Proof: If $P(n)$ represents the given proposition.
(1) Basic Step: $P(n)$ for $n=1$ is $$2^{1+1}>(1+2) \cdot \sin(1)$$ $$2^{2}>3 \cdot \sin(1)$$ $$4>3 \cdot \sin(1)$$ Since $\sin(n)≤1$ and $1<4/3$ and so $\sin(n)<4/3$ by putting $n=1$, we obtain $$\sin(1)<4/3 \implies 4>3 \cdot \sin(1)$$ Which is true.
(2) Induction Step: Suppose that $P(n)$ is true for $n=k$, i.e. Let $$2^{k+1}>(k+2) \cdot \sin(k)$$ To prove that $P(n)$ to be true for $n=k+1$.

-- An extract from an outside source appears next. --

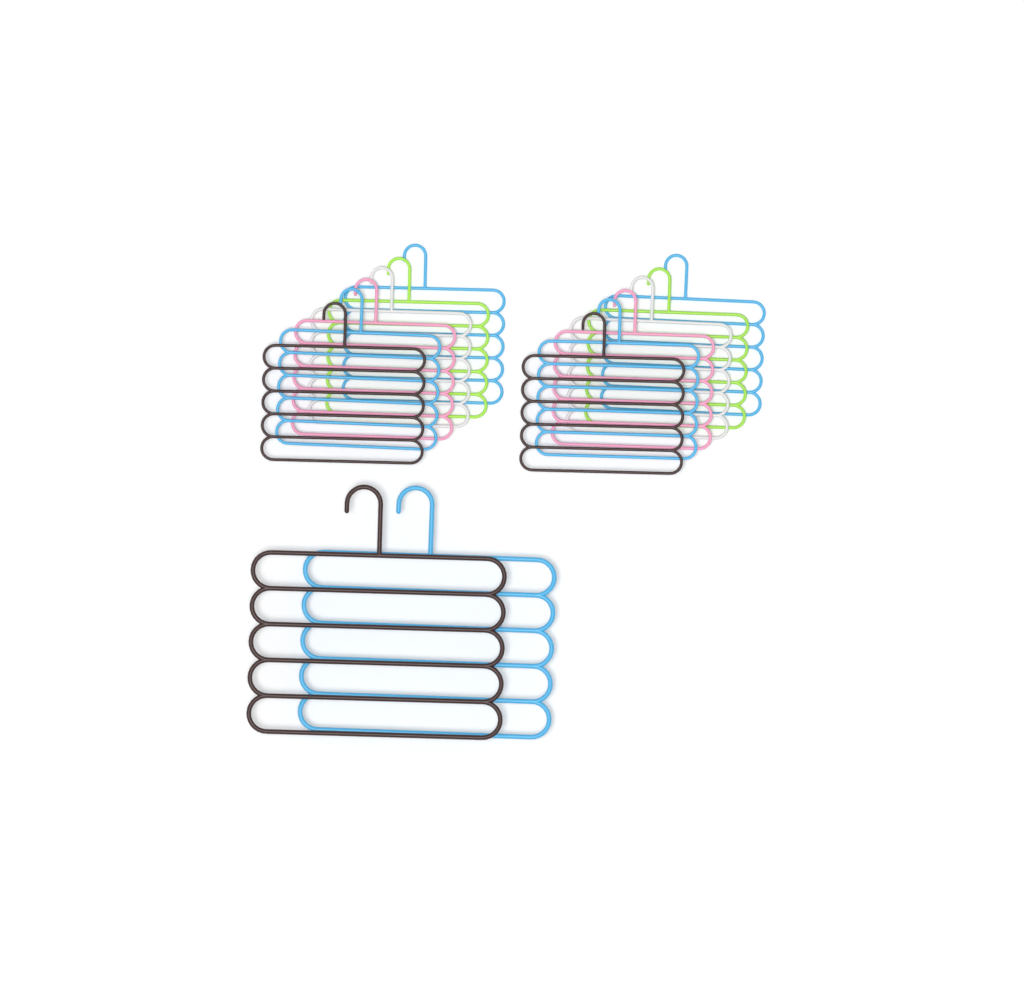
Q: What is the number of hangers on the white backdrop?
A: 14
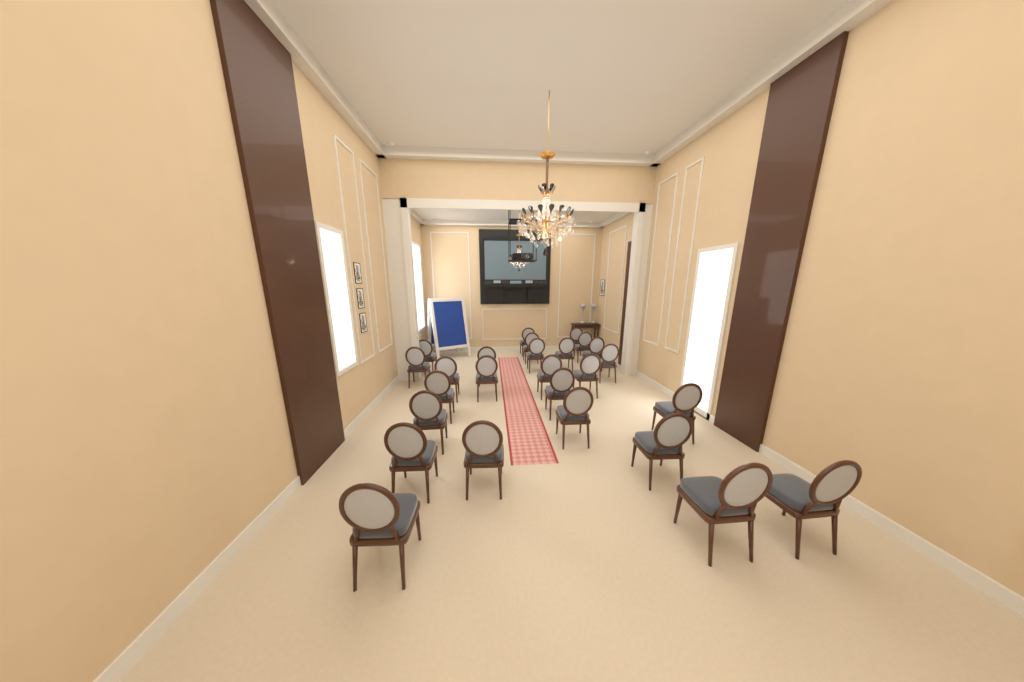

$$2^{(k+1)+1}=2^{k+1}2=2\cdot2^{k+1}>2(k+2) \cdot \sin(k) $$
How to prove $P(n)$ to be true for $n=k+1$. I got stuck here. Would appreciate for your assistance. Also review my proof if there is any mistake while writing.
Here classical induction needs some modification.
Step 1. Show that it is true for $n=1$.
Step 2. Since $n+2\ge (n+2)\sin n$, it suffices to show that $$ 2^{n+1}>n+2 $$ for $n\ge 2$, which can be inductively.